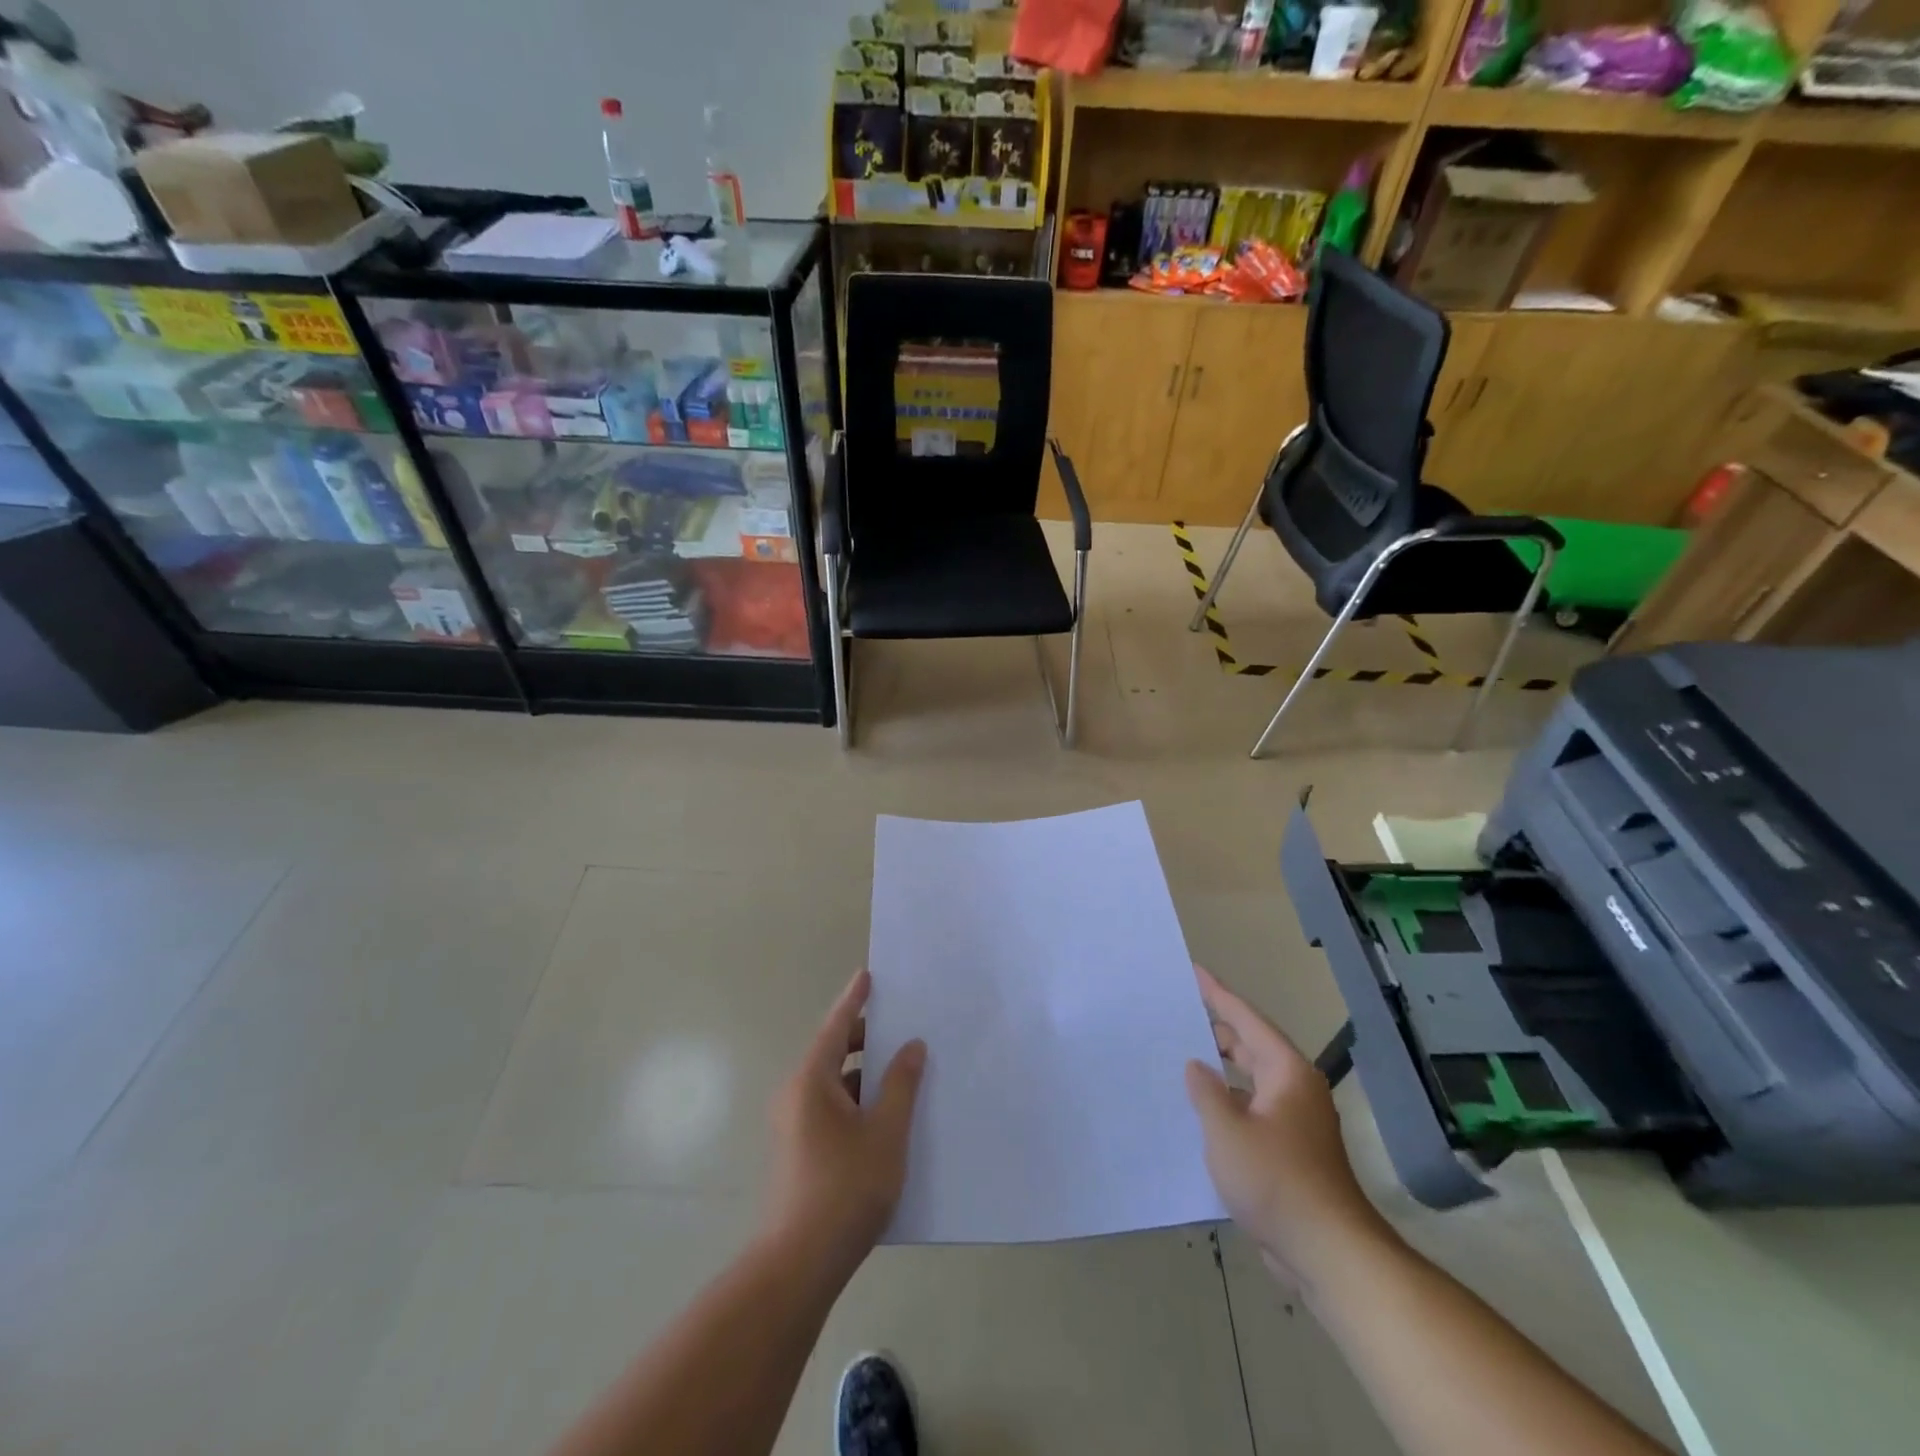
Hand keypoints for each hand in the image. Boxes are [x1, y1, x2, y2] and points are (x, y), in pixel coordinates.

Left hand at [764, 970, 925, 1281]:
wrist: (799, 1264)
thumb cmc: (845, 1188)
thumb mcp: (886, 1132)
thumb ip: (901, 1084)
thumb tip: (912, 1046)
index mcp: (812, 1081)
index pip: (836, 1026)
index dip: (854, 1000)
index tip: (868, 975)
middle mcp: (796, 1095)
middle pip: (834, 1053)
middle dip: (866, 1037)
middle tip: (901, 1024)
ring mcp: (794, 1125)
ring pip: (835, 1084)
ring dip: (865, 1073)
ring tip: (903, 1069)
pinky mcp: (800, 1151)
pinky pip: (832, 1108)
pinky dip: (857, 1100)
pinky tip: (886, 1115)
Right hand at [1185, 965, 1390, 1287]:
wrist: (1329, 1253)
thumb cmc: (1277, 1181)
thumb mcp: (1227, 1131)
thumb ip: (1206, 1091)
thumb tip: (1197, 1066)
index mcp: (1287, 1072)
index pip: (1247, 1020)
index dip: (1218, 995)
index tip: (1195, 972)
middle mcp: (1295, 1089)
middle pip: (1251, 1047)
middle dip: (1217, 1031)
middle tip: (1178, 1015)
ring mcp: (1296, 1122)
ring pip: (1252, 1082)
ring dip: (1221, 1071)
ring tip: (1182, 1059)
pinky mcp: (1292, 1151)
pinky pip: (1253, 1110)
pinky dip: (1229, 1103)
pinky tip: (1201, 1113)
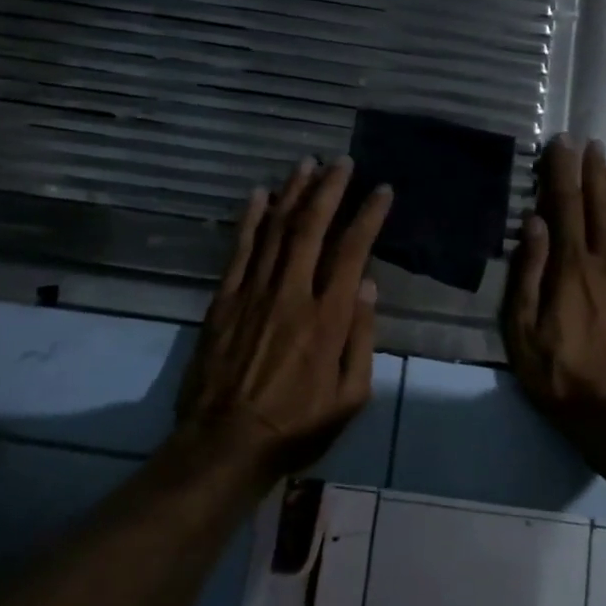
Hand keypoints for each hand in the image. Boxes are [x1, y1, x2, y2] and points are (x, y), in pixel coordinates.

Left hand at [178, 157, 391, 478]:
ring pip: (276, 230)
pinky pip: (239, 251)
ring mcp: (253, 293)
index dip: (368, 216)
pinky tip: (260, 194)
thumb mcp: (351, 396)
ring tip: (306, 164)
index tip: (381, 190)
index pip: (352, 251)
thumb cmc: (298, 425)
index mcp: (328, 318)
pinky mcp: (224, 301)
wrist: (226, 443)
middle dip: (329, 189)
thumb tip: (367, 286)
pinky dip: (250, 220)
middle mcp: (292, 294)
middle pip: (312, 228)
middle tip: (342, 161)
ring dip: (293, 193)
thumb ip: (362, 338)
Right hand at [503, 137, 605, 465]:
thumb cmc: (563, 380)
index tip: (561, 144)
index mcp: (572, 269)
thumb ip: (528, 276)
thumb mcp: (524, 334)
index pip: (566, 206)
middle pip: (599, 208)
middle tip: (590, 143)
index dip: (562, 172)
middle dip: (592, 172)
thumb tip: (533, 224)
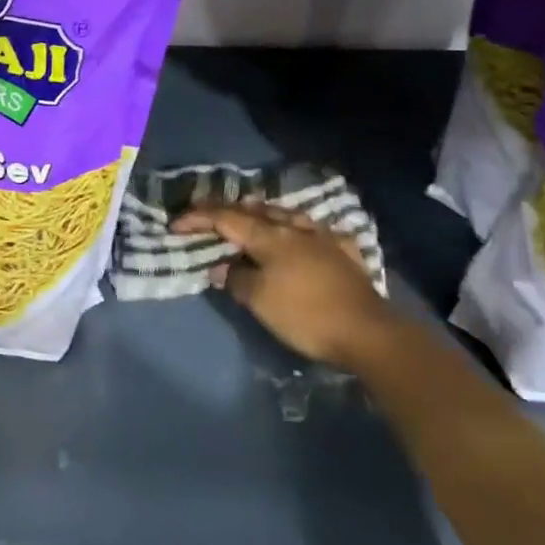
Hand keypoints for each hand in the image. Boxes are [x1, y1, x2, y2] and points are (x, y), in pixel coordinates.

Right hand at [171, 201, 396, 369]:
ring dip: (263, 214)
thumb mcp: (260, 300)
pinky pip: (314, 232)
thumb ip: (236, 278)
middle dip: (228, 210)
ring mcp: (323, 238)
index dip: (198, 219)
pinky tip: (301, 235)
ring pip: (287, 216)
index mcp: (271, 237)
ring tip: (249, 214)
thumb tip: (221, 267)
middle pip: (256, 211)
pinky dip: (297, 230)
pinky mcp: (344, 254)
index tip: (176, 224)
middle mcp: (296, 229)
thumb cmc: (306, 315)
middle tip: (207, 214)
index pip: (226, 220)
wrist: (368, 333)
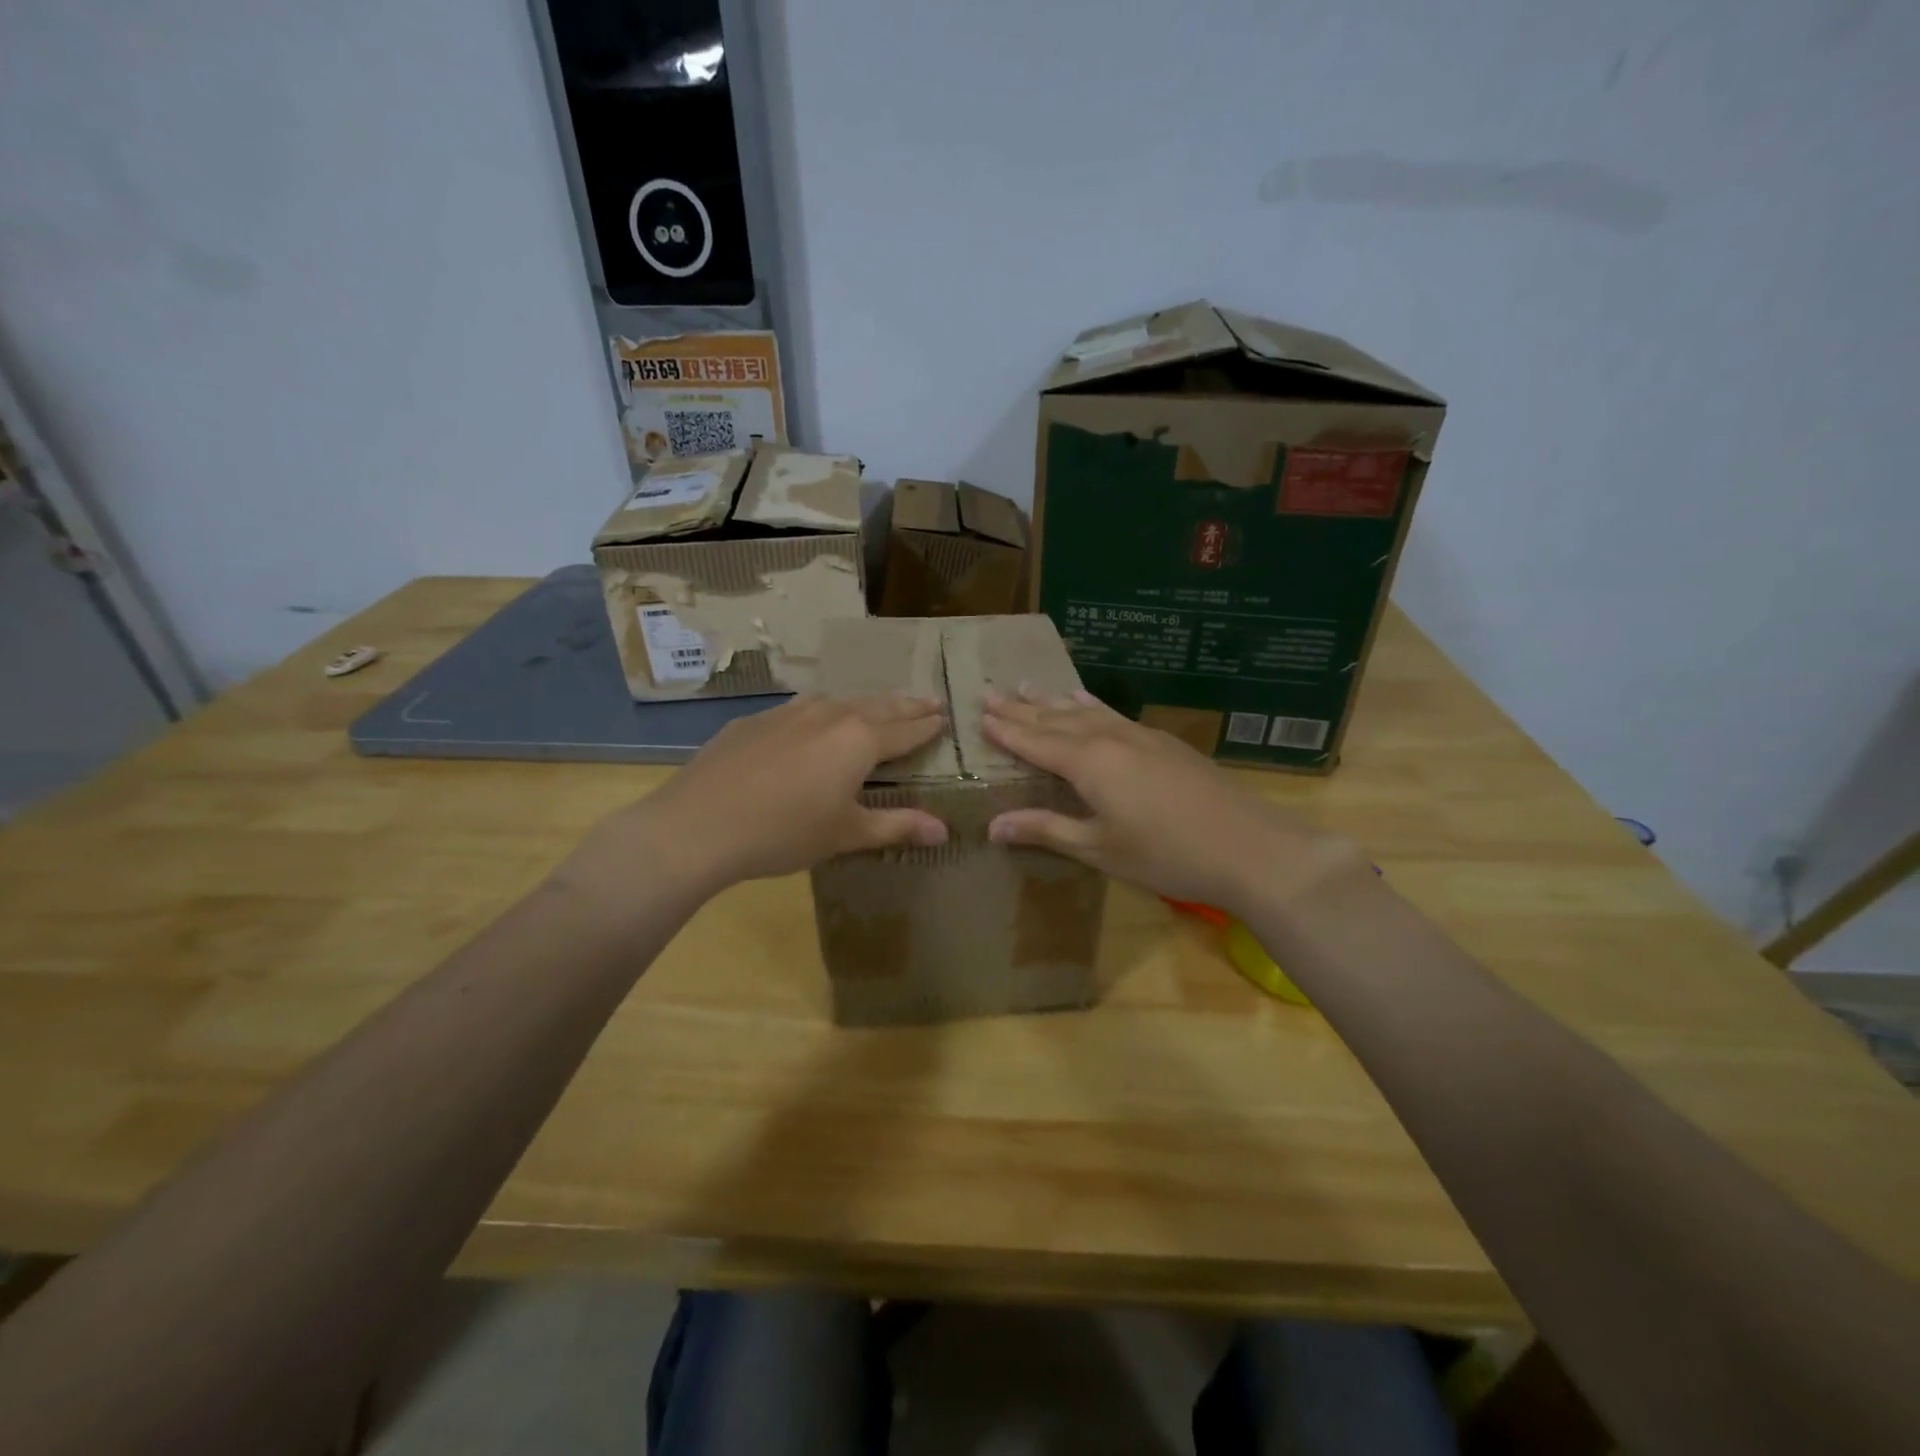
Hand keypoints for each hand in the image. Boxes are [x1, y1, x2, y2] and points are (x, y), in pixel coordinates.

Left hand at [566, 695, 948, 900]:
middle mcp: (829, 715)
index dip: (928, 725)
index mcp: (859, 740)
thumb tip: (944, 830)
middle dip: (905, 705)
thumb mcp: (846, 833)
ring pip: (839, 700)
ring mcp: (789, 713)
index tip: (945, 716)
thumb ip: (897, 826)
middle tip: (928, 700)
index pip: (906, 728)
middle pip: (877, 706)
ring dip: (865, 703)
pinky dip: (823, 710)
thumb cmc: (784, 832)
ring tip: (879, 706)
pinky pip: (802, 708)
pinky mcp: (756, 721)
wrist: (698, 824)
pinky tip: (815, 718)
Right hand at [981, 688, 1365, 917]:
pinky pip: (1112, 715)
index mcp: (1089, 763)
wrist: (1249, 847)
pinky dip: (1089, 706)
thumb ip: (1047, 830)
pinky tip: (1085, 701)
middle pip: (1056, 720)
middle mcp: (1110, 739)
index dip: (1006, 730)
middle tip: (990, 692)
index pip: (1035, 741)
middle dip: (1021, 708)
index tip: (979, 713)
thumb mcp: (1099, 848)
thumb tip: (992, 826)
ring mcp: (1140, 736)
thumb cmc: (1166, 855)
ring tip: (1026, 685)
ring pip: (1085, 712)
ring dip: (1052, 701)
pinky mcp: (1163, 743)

==========

**ABOUT THIS EXERCISE**: Return exactly the line that contains "pinky dip: (1089, 706)" and every line after it, through the last line of the records.

**ANSWER TO THIS EXERCISE**:
pinky dip: (1089, 706)
thumb ip: (1047, 830)
pinky tip: (1085, 701)
middle pip: (1056, 720)
middle mcp: (1110, 739)
index dip: (1006, 730)
middle tip: (990, 692)
index pip: (1035, 741)
middle dip: (1021, 708)
index tip: (979, 713)
thumb mcp: (1099, 848)
thumb tip: (992, 826)
ring mcp: (1140, 736)
thumb cmc: (1166, 855)
ring tip: (1026, 685)
ring pip: (1085, 712)
ring dip: (1052, 701)
pinky mcp: (1163, 743)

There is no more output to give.